**DATASET ENTRIES:**
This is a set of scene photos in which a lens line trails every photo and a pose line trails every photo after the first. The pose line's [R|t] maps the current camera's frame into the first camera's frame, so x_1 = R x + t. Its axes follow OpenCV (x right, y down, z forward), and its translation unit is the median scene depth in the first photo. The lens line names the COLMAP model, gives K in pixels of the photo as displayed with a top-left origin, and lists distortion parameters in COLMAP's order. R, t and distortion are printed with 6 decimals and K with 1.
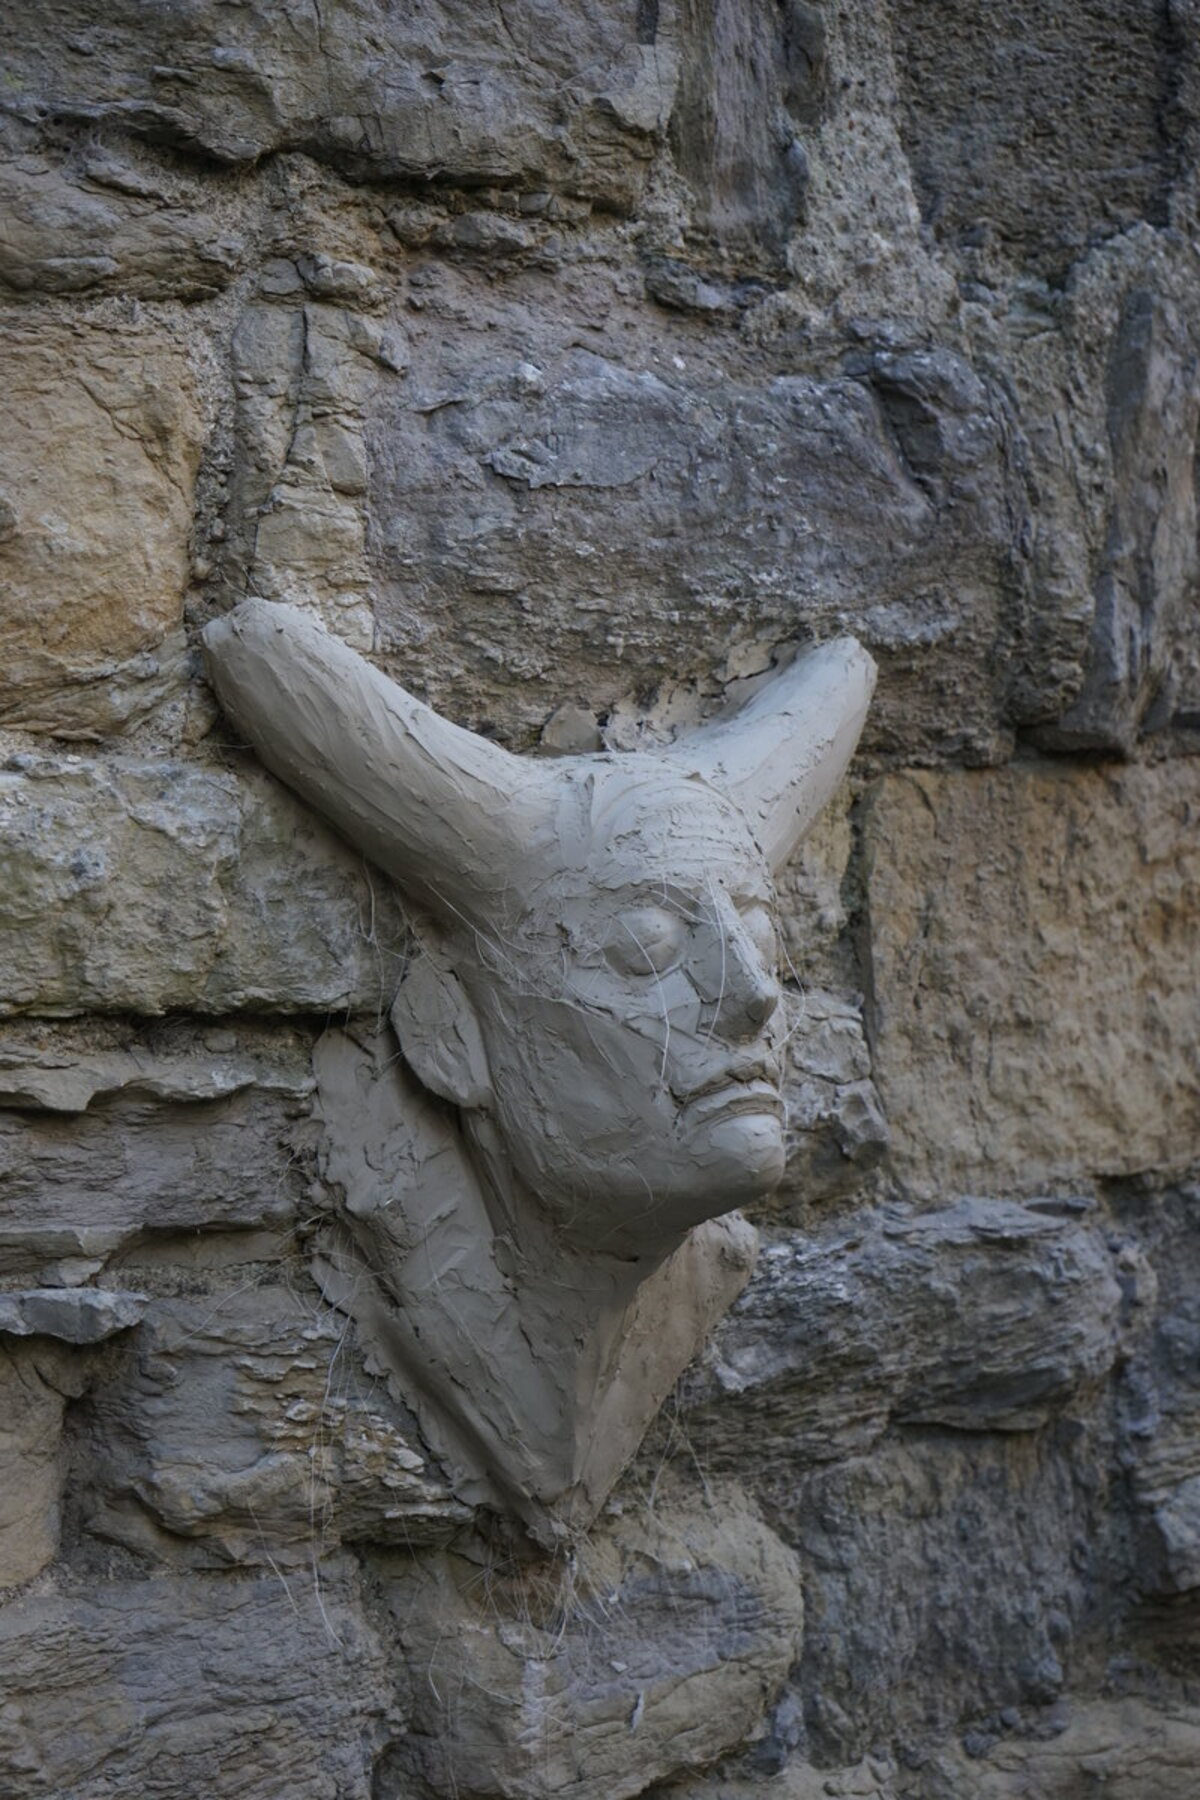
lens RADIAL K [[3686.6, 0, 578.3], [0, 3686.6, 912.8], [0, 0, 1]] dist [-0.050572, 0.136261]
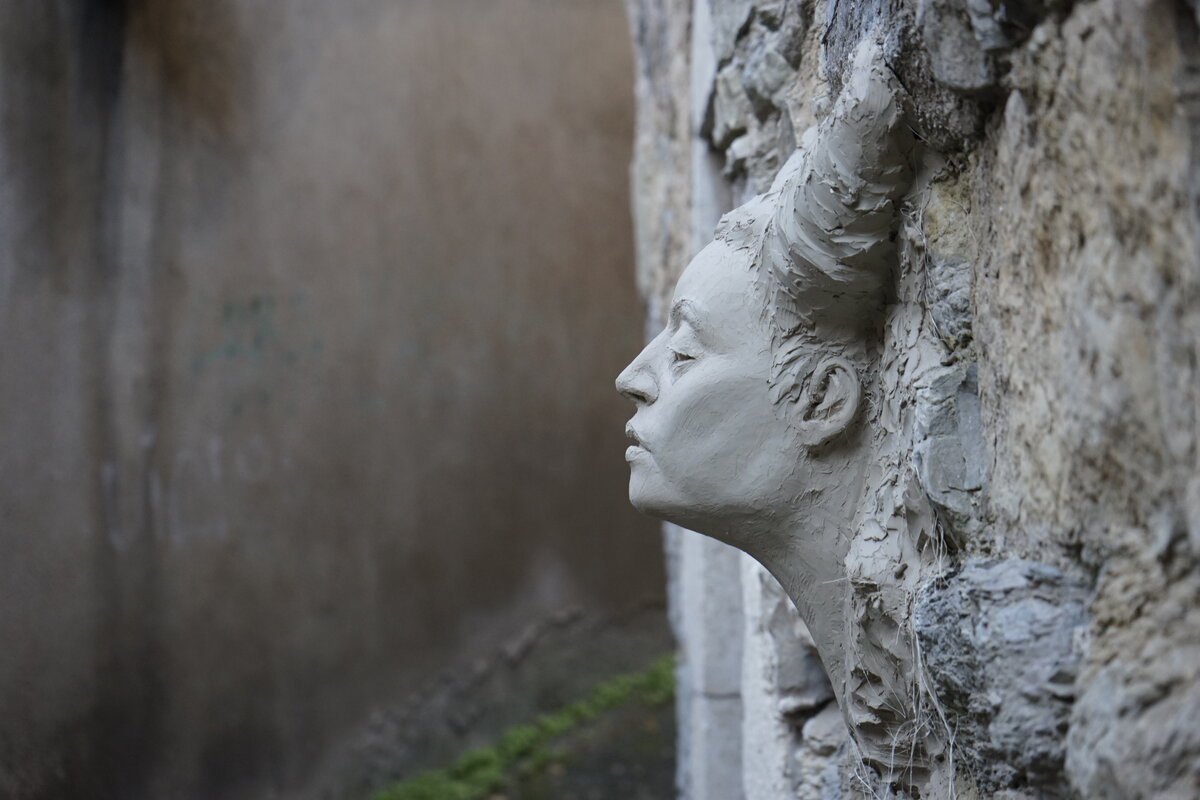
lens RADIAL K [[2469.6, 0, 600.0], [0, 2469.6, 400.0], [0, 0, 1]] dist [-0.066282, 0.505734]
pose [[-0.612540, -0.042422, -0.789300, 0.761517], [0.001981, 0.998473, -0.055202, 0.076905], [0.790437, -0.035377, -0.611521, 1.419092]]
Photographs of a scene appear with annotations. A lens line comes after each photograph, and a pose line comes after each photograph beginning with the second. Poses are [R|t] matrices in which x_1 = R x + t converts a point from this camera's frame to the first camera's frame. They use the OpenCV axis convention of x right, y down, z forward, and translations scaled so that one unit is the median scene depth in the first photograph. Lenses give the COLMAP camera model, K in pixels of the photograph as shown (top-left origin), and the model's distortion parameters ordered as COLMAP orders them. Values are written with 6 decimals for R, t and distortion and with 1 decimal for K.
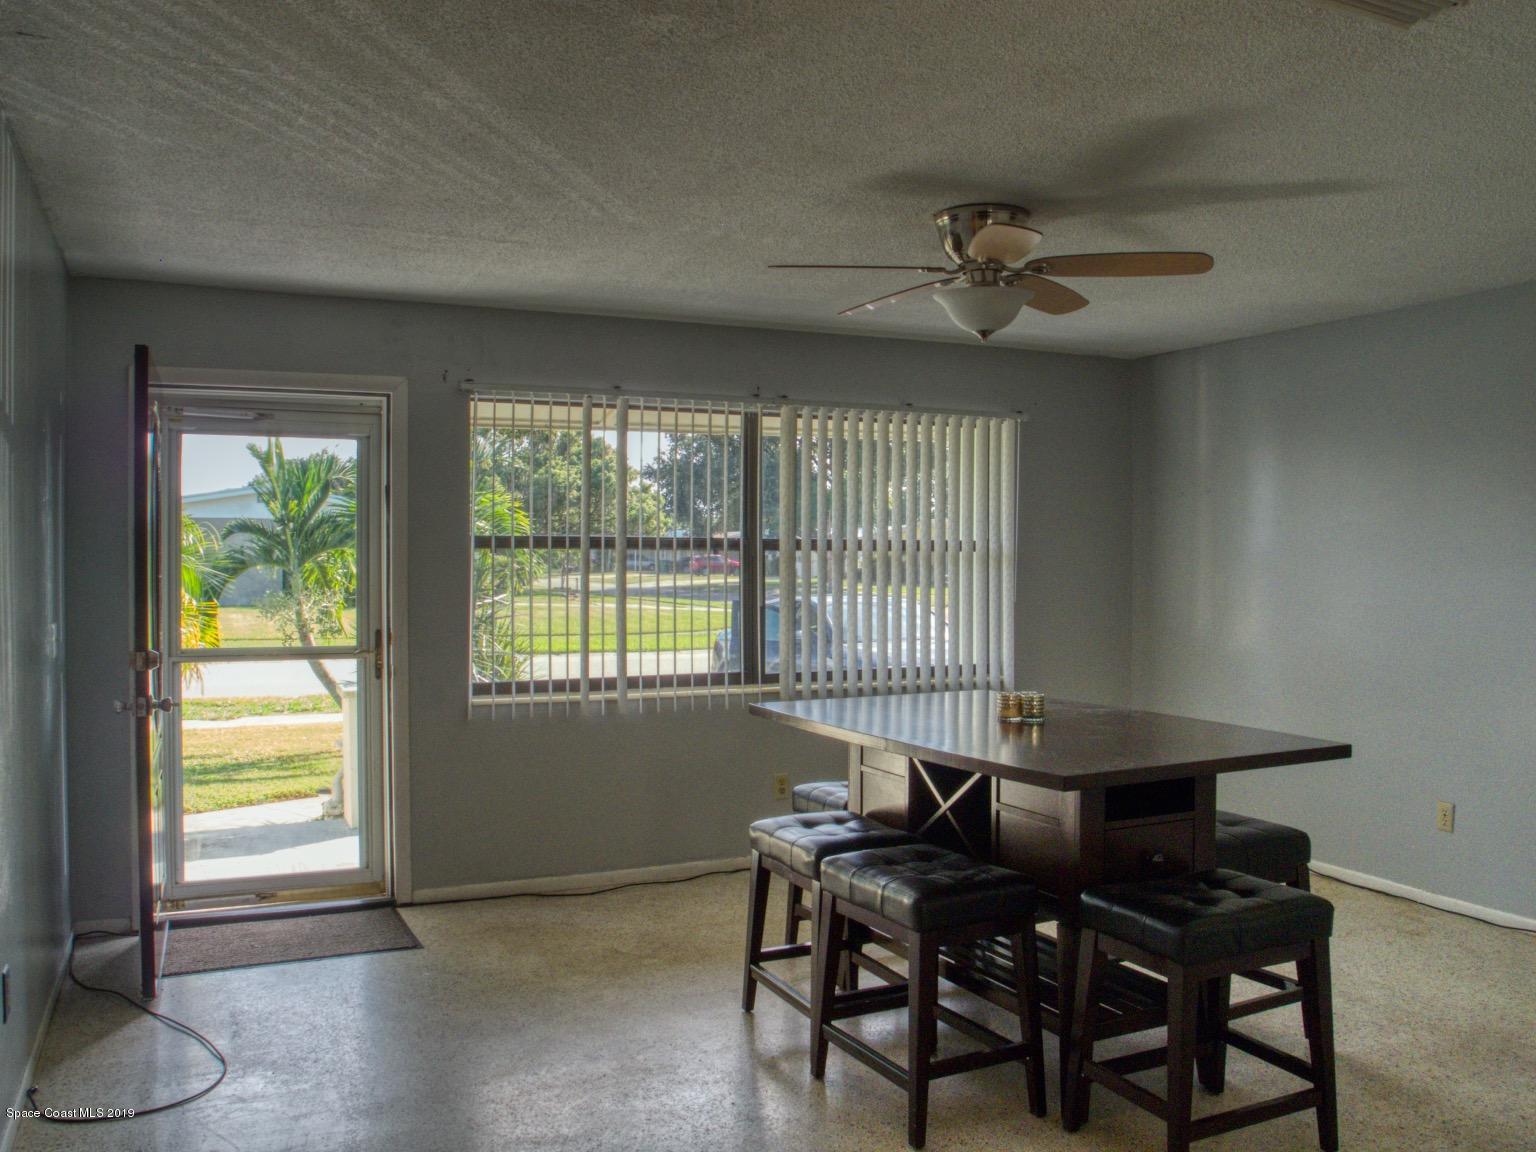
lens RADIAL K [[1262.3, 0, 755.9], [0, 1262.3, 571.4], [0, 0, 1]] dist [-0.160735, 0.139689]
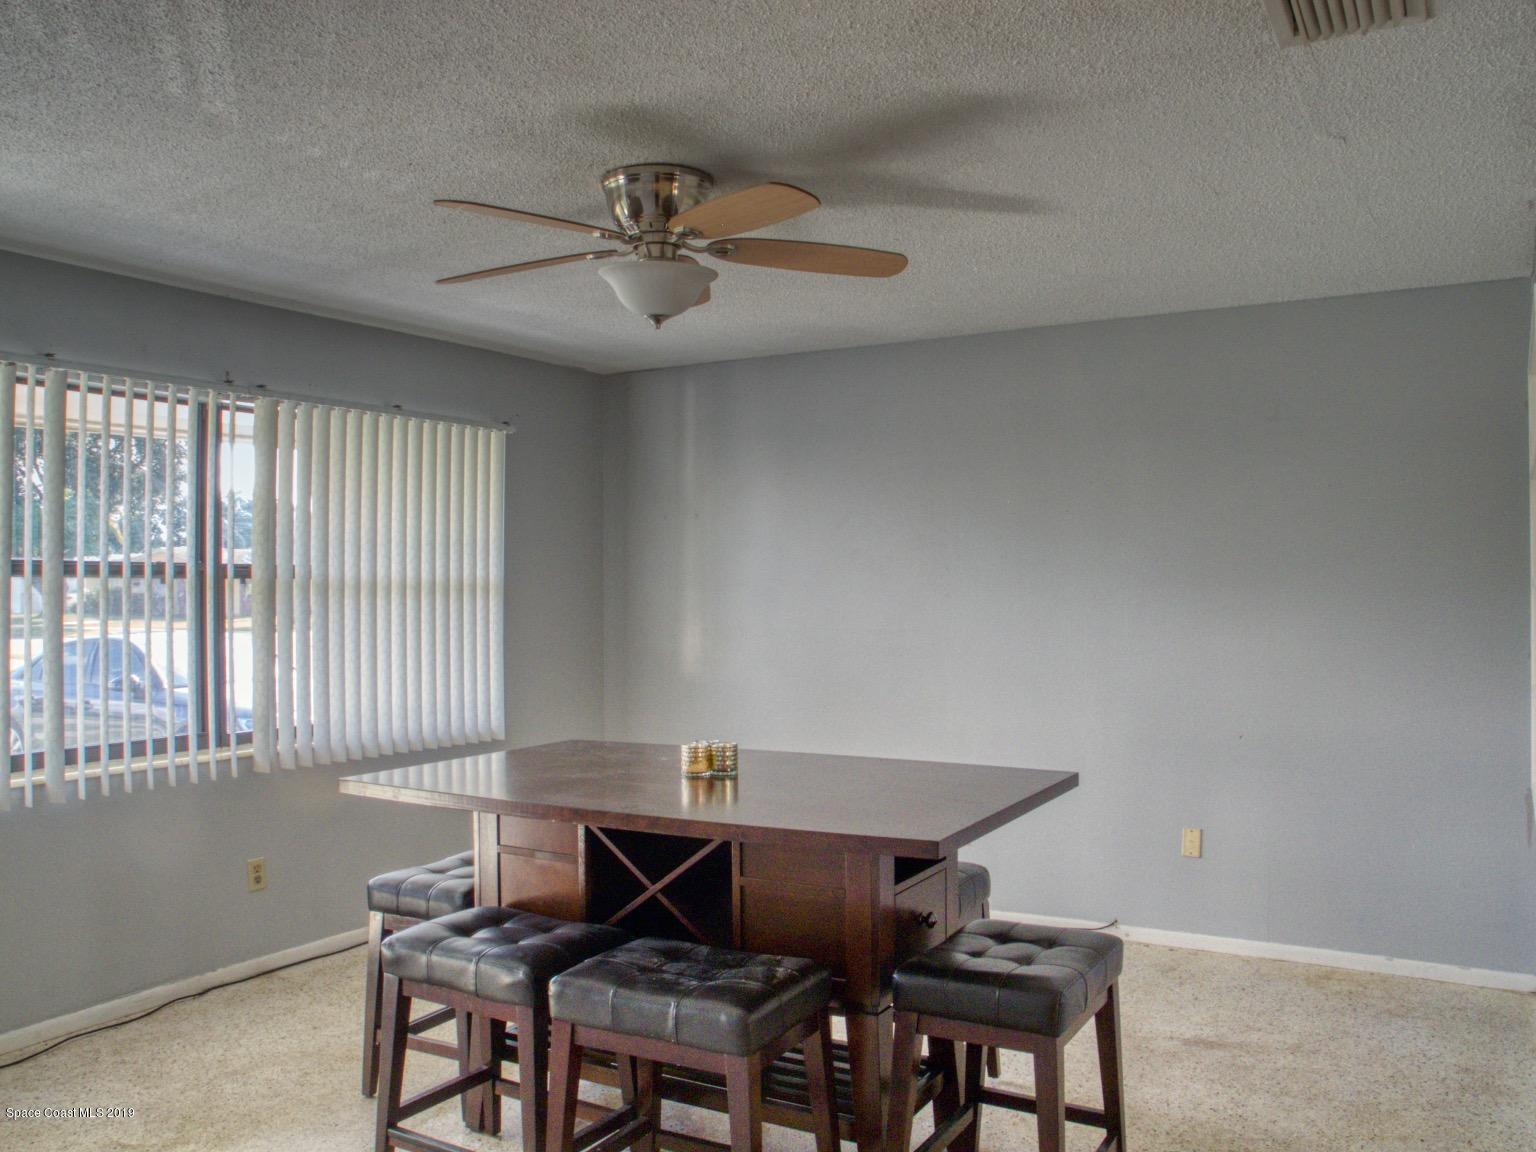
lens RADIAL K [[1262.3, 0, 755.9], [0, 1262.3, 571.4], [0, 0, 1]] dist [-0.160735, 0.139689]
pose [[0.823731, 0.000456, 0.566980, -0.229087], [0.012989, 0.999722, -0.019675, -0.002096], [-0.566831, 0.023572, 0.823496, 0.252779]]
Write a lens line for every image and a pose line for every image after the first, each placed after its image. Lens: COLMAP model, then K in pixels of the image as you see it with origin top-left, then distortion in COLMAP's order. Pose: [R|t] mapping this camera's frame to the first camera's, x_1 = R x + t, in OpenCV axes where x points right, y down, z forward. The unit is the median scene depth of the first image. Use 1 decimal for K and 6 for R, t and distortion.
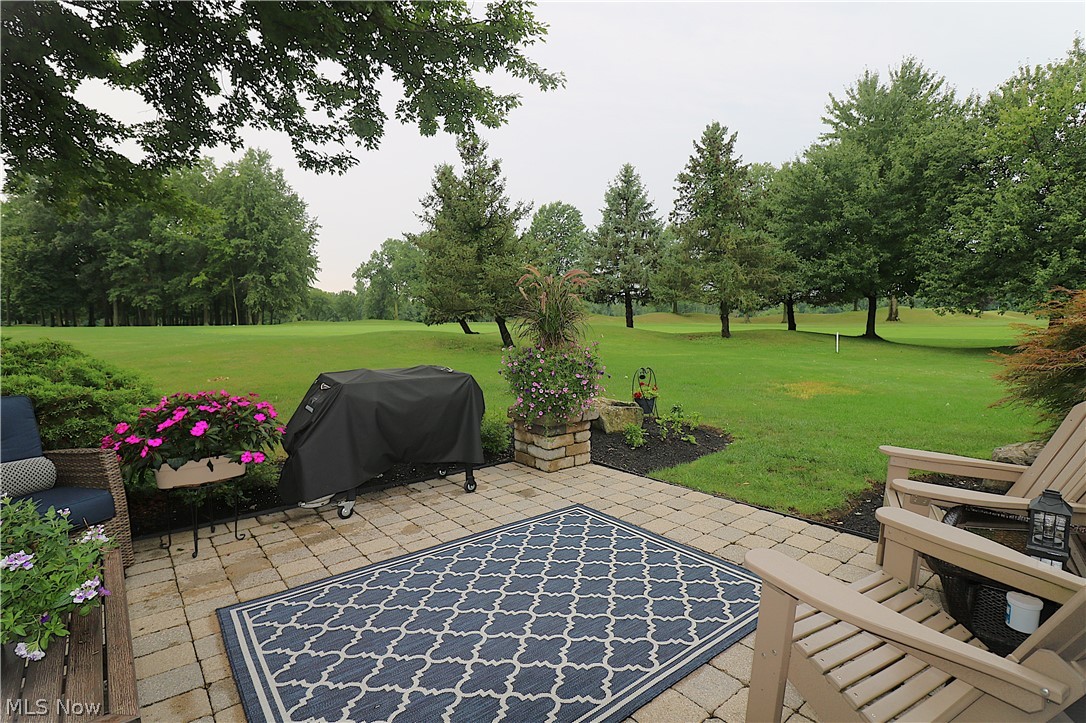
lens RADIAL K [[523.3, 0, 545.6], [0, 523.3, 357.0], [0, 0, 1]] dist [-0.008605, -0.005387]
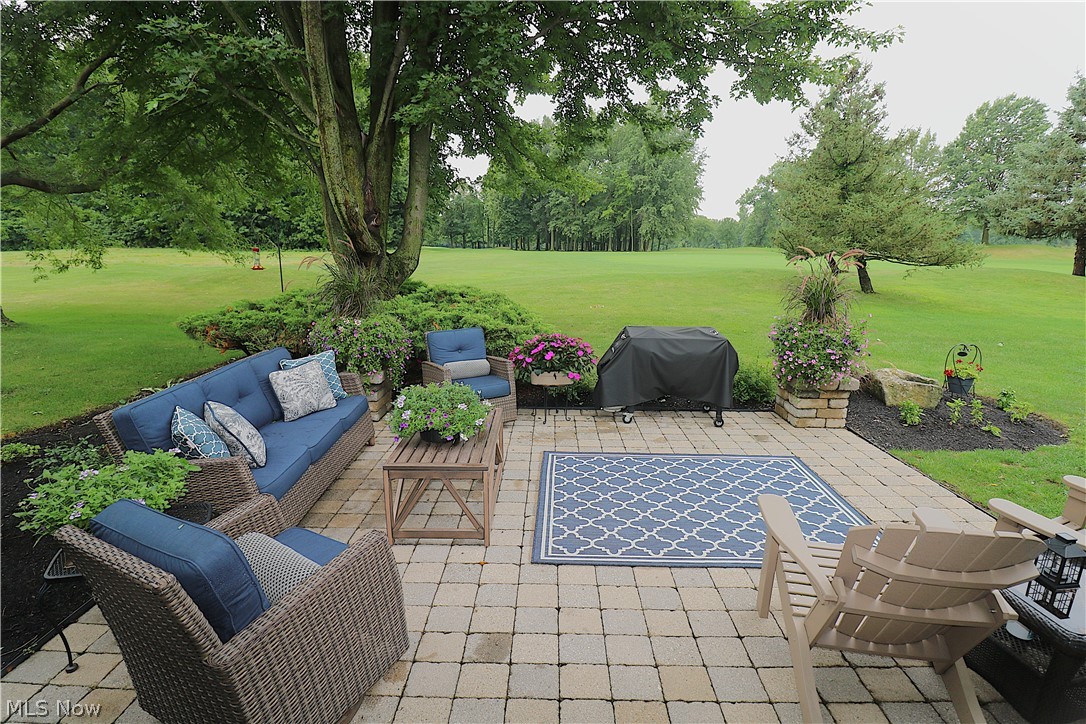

**WHAT YOU WILL DO:** Please reproduce all of the lines above with every occurrence of "pose line" swapped for "extrinsics line" and nothing else altered, leaving out the pictures.

**ANSWER TO THIS TASK:**
This is a set of scene photos in which a lens line trails every photo and a extrinsics line trails every photo after the first. The extrinsics line's [R|t] maps the current camera's frame into the first camera's frame, so x_1 = R x + t. Its axes follow OpenCV (x right, y down, z forward), and its translation unit is the median scene depth in the first photo. The lens line names the COLMAP model, gives K in pixels of the photo as displayed with a top-left origin, and lists distortion parameters in COLMAP's order. R, t and distortion are printed with 6 decimals and K with 1.
lens RADIAL K [[3686.6, 0, 578.3], [0, 3686.6, 912.8], [0, 0, 1]] dist [-0.050572, 0.136261]
lens RADIAL K [[2469.6, 0, 600.0], [0, 2469.6, 400.0], [0, 0, 1]] dist [-0.066282, 0.505734]
pose [[-0.612540, -0.042422, -0.789300, 0.761517], [0.001981, 0.998473, -0.055202, 0.076905], [0.790437, -0.035377, -0.611521, 1.419092]]
Photographs of a scene appear with annotations. A lens line comes after each photograph, and a extrinsics line comes after each photograph beginning with the second. Poses are [R|t] matrices in which x_1 = R x + t converts a point from this camera's frame to the first camera's frame. They use the OpenCV axis convention of x right, y down, z forward, and translations scaled so that one unit is the median scene depth in the first photograph. Lenses give the COLMAP camera model, K in pixels of the photograph as shown (top-left origin), and the model's distortion parameters ordered as COLMAP orders them. Values are written with 6 decimals for R, t and distortion and with 1 decimal for K.
lens RADIAL K [[1262.3, 0, 755.9], [0, 1262.3, 571.4], [0, 0, 1]] dist [-0.160735, 0.139689]
lens RADIAL K [[1262.3, 0, 755.9], [0, 1262.3, 571.4], [0, 0, 1]] dist [-0.160735, 0.139689]
pose [[0.823731, 0.000456, 0.566980, -0.229087], [0.012989, 0.999722, -0.019675, -0.002096], [-0.566831, 0.023572, 0.823496, 0.252779]]
Write a lens line for every image and a extrinsics line for every image after the first, each placed after its image. Lens: COLMAP model, then K in pixels of the image as you see it with origin top-left, then distortion in COLMAP's order. Pose: [R|t] mapping this camera's frame to the first camera's, x_1 = R x + t, in OpenCV axes where x points right, y down, z forward. The unit is the median scene depth of the first image. Use 1 decimal for K and 6 for R, t and distortion.
lens RADIAL K [[523.3, 0, 545.6], [0, 523.3, 357.0], [0, 0, 1]] dist [-0.008605, -0.005387]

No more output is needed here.